From international law firm Arnold & Porter LLP comes a timely column that provides views on current regulatory and legislative topics that weigh on the minds of today’s physicians and health care executives.
As the saying goes, “The more things change, the more they stay the same.”
While the recent nationwide Medicare takedown with charges against 243 people throughout the country garnered lots of headlines — which is, of course, part of the government’s enforcement strategy — a closer look at the types of alleged health care fraud cases packaged together under one umbrella shows mostly the same types of garden-variety health care fraud cases that the government has been prosecuting for years.
Marilyn May
These types of alleged schemes are not new
According to remarks by Attorney General Loretta Lynch, the charges include allegations that defendants “billed for equipment that wasn’t provided, for care that wasn’t needed, and for services that weren’t rendered.”
Cases in which defendants allegedly did not provide services or equipment and then billed the government as if they had, however, are the simplest health care fraud cases to prove and the government has been doing that for years.
Although prosecutions for provision of care that was not needed are more complex than simply proving that services were not rendered at all, the government has successfully prosecuted a number of such cases in the past: for example, in a 2014 takedown, a number of criminal prosecutions were based on alleged unnecessary cardiac surgeries, allegations that a physician was paid “to sign off on home health care services that were not necessary and often never provided,” allegations that “the physician billed for expensive tests, physical therapy and injections that were not necessary and not provided,” or allegations that the defendants “recruited elderly Medicare beneficiaries and billed Medicare for medically unnecessary vitamin infusions, diagnostic tests and physical and occupational therapy supposedly provided to these patients.”

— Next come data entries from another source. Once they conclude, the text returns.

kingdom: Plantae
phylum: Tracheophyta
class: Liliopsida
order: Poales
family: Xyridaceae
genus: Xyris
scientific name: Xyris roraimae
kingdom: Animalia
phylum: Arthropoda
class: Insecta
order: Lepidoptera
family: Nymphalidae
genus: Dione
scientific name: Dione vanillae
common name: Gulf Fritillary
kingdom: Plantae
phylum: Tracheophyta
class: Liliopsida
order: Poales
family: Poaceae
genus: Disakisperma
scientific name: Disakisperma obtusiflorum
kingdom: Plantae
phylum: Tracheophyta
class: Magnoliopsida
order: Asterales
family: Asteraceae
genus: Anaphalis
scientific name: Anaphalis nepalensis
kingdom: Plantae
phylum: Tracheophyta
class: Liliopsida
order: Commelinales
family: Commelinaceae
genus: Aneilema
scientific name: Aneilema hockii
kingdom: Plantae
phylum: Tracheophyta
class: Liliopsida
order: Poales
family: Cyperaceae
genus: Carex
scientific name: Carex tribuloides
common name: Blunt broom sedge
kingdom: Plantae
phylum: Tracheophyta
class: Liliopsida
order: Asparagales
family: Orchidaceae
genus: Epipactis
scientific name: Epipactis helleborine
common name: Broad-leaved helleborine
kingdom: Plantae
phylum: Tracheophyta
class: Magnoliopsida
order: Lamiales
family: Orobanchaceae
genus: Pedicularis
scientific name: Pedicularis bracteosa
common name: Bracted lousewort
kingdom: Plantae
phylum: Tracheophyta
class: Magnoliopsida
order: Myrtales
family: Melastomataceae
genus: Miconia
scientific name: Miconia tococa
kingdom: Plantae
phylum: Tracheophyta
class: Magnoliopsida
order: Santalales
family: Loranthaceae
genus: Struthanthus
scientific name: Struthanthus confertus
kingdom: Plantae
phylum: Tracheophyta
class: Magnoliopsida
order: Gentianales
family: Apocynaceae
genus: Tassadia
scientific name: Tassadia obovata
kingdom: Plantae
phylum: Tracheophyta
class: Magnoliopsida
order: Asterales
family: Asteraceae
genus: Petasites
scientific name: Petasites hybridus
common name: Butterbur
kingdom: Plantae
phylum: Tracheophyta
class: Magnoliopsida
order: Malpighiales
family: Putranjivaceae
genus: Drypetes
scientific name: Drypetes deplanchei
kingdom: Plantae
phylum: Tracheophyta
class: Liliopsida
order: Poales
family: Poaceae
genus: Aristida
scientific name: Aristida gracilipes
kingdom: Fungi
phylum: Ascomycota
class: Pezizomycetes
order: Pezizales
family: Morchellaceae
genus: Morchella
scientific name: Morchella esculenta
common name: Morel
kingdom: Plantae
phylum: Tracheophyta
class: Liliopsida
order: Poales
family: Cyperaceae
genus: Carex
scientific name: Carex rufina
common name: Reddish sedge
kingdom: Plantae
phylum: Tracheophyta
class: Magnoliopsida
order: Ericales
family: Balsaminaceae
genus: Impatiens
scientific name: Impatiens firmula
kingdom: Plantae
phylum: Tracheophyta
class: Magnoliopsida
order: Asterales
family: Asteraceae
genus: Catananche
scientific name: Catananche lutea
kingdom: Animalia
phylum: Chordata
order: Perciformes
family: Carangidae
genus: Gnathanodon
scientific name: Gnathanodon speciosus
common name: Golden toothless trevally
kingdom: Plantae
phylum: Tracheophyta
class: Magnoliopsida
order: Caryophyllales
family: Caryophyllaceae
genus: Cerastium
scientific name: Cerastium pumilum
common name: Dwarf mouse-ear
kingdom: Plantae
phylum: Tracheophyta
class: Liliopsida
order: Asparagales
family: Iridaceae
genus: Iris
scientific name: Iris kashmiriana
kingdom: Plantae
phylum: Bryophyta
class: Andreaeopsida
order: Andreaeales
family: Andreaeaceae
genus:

Collaborative effort effective
The government’s simultaneous announcement of charges against large numbers of individual defendants for alleged criminal Medicare fraud is also nothing new. The Medicare Fraud Strike Force has been coordinating large numbers of simultaneous criminal health care fraud charges for years. Operating in Miami since 2007, then expanding to Chicago, Dallas, Los Angeles, Detroit, Houston, Baton Rouge, Brooklyn and Tampa, the U.S. Department of Justice (DOJ) has worked with its partners at the U.S. Department of Health and Human Services (HHS), the Federal Bureau of Investigation (FBI) and local enforcement agencies to coordinate criminal health care fraud cases and used large-scale coordinated timing of criminal charges since the inception of the Strike Force, albeit with smaller numbers of people charged at a time. For example, last year’s Medicare fraud takedown included charges against 90 people and, according to HHS, was the seventh such national large-scale charging of defendants for alleged Medicare fraud.
Types of cases
According to an Office of Inspector General (OIG) fact sheet, this year’s announcement included cases primarily focused on fraud in three areas: Medicare home health services, Medicaid Personal Care Services and Medicare Part D prescription drugs. Previous enforcement efforts, however, have included charges for alleged Medicare home health services fraud. For example, DOJ’s 2013 Medicare fraud takedown announcement included statements such as these:
“In one case, three defendants were charged for participating in a $20 million home health fraud scheme involving a home health agency.”
“Court documents allege that the defendants bribed Medicare beneficiaries for their Medicare information, which was used to bill for home health services that were not rendered or that were not medically necessary.”
“Five individuals were charged…, including two doctors, in New Orleans by the Baton Rouge Strike force for participating in a different $51 million home health fraud scheme.”
Similarly, the government has also targeted Medicaid personal services fraud in the past. Examples include last year’s arrest of 20 people and the HHS-OIG 2012 report on Personal Care Services referencing prosecutions for personal services fraud.
New focus on Medicare Part D fraud
So what is new about this year’s announcement? Unlike previous years’ announcements, this year, the government focused attention on Medicare Part D fraud. Attorney General Lynch’s statement that the takedown represented the “first large-scale effort to focus on Medicare Part D fraud,” coupled with the HHS-OIG’s fact sheet that states, “Approximately one-third of the investigations focus on prescription drug fraud schemes, including billing for drugs not dispensed, illegal dispensing of expired and adulterated drugs, drug trafficking, doctor shopping and diversion for recreational and other illegitimate use,” demonstrates that the government has turned its enforcement attention to a program that costs more than $121 billion dollars a year.
HHS-OIG quickly followed up on the Medicare fraud takedown announcement emphasizing Medicare Part D fraud with two additional reports on the subject: “Ensuring the Integrity of Medicare Part D” and “Questionable Billing and Geographic Hotspots Point to Potential Fraud and Abuse in Medicare Part D.”
Such long overdue attention provides a wakeup call for anyone attempting to defraud the Medicare Part D program who might have assumed that such conduct presented a low risk, which at most, might result in civil enforcement rather than criminal prosecution.